Hall was activated by the Predators on July 7, 1995, and played in the final five games of the 1995 season. Hall advanced to the ArenaBowl for the second year in a row, this time losing to the Tampa Bay Storm in ArenaBowl IX by a margin of 48–35. Hall appeared in all 14 games in 1996, totaling 19 solo tackles, five assisted tackles, one sack, two forced fumbles, one fumble recovery, 14 pass breakups, and seven catches for 54 yards as the Predators went 9–5. They lost in the first round of the 1996 playoffs to the Rattlers. Hall played in all 14 games for the second straight season in 1997, recording 16 solo tackles, four assisted tackles, 2.5 sacks, three forced fumbles, two fumble recoveries, one interception, six pass breakups, one blocked kick, and six receptions for 55 yards and two touchdowns. He was named second-team All-Arena for his performance during the 1997 season. Orlando had a 10–4 record and lost in the semifinals to the Iowa Barnstormers. Hall played in only two games during the 1998 season before suffering a season-ending ruptured Achilles tendon. On August 23, 1998, the Predators won ArenaBowl XII against the Storm. On May 1, 1999, against the Barnstormers, Hall suffered body cramps due to severe dehydration. He appeared in ten games overall in 1999, posting eight solo tackles, three assisted tackles, two sacks, and one forced fumble. Orlando finished the 1999 season 7–7 and eventually advanced to Hall's fourth career ArenaBowl, this time losing 59–48 to the Albany Firebirds.

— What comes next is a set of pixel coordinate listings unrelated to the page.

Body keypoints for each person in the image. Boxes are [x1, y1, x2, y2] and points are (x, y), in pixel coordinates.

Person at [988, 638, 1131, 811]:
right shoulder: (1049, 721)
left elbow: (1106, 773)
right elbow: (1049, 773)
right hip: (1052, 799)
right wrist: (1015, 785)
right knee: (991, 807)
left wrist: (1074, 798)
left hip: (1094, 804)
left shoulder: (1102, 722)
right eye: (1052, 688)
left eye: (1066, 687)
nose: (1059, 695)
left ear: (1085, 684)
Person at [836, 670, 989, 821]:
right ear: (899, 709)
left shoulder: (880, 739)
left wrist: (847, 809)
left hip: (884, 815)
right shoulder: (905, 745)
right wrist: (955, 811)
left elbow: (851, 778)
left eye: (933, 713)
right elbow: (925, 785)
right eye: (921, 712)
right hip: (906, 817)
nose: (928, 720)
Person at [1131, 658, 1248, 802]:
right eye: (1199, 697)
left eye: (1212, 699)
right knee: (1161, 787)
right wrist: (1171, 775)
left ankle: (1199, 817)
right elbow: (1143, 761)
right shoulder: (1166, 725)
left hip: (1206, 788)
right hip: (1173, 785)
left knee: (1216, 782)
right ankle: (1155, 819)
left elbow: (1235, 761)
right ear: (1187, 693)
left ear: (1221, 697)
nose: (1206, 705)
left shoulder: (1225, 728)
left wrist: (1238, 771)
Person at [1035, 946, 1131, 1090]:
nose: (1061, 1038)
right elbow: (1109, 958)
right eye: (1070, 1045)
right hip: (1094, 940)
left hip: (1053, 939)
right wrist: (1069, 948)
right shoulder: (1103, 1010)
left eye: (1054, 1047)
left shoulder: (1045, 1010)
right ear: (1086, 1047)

On December 17, 1999, Hall was traded to the Los Angeles Avengers for future considerations. He played in all 14 games for Los Angeles during the 2000 season, accumulating 11 solo tackles, 15 assisted tackles, five sacks, one fumble recovery, four pass breakups, and a career-high ten receptions for 141 yards and three touchdowns. Hall earned first-team All-Arena and All-Ironman Team honors. Despite Hall's strong year, the Avengers went 3–11. He was placed on injured reserve on April 24, 2001, and activated on May 25, 2001. He played in 11 games overall during his final AFL season in 2001, recording five solo tackles, eight assisted tackles, two sacks, one pass breakup, and two catches for five yards. Hall was released by the Avengers on December 10, 2001.

==Coaching career==
Hall was the line coach for the Florida Firecats of the af2 in 2003. In 2004, he unretired as a player and posted 15 tackles and two sacks for the Firecats, helping them win ArenaCup V. He then returned to the team's coaching staff, serving as the assistant head coach and line coach from 2005 to 2009. The af2 folded after the 2009 season. Hall was the head coach at Florida Christian Institute High School and an assistant coach at Cape Coral High School and at Southwest Florida Christian Academy.

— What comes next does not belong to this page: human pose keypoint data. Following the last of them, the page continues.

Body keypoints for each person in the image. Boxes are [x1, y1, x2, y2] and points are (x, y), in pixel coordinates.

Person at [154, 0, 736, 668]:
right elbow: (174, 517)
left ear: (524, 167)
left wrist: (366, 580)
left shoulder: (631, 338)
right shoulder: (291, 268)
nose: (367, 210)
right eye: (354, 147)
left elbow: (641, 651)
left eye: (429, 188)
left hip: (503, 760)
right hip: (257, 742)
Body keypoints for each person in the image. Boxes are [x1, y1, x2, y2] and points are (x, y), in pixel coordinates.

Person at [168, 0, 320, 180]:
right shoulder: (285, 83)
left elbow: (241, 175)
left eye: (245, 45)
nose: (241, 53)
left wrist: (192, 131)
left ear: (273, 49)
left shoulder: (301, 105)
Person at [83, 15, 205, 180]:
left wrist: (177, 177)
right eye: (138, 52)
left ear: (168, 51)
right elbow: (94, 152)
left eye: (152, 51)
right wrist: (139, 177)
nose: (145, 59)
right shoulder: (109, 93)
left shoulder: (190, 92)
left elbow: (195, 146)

In October 2011, Hall joined the Florida Tarpons of the Ultimate Indoor Football League as an assistant coach. In August 2012, he became the defensive line coach for the Webber International Warriors of Webber International University. He served Bill Walsh Diversity Coaching Fellowships with the Pittsburgh Steelers in 2015 and the Cleveland Browns in 2016. He was the defensive coordinator of the Middle Georgia State Knights of Middle Georgia State University in 2017, and the team's offensive coordinator and associate head coach in 2018. Hall became Middle Georgia State's head coach in 2019.

==Personal life==
In September 1992, Hall was named the police chief of Hobson City, Alabama. The Orlando Sentinel noted that Hall was the youngest police chief in Alabama history. He continued to serve as chief throughout his pro football career. Hall later graduated from Parkwood University with a master's degree and a PhD in criminal justice.

Hall started the New Start Vision Foundation to help homeless teens. He founded two alternative schools in Fort Myers, Florida. He has also spent time as a school principal.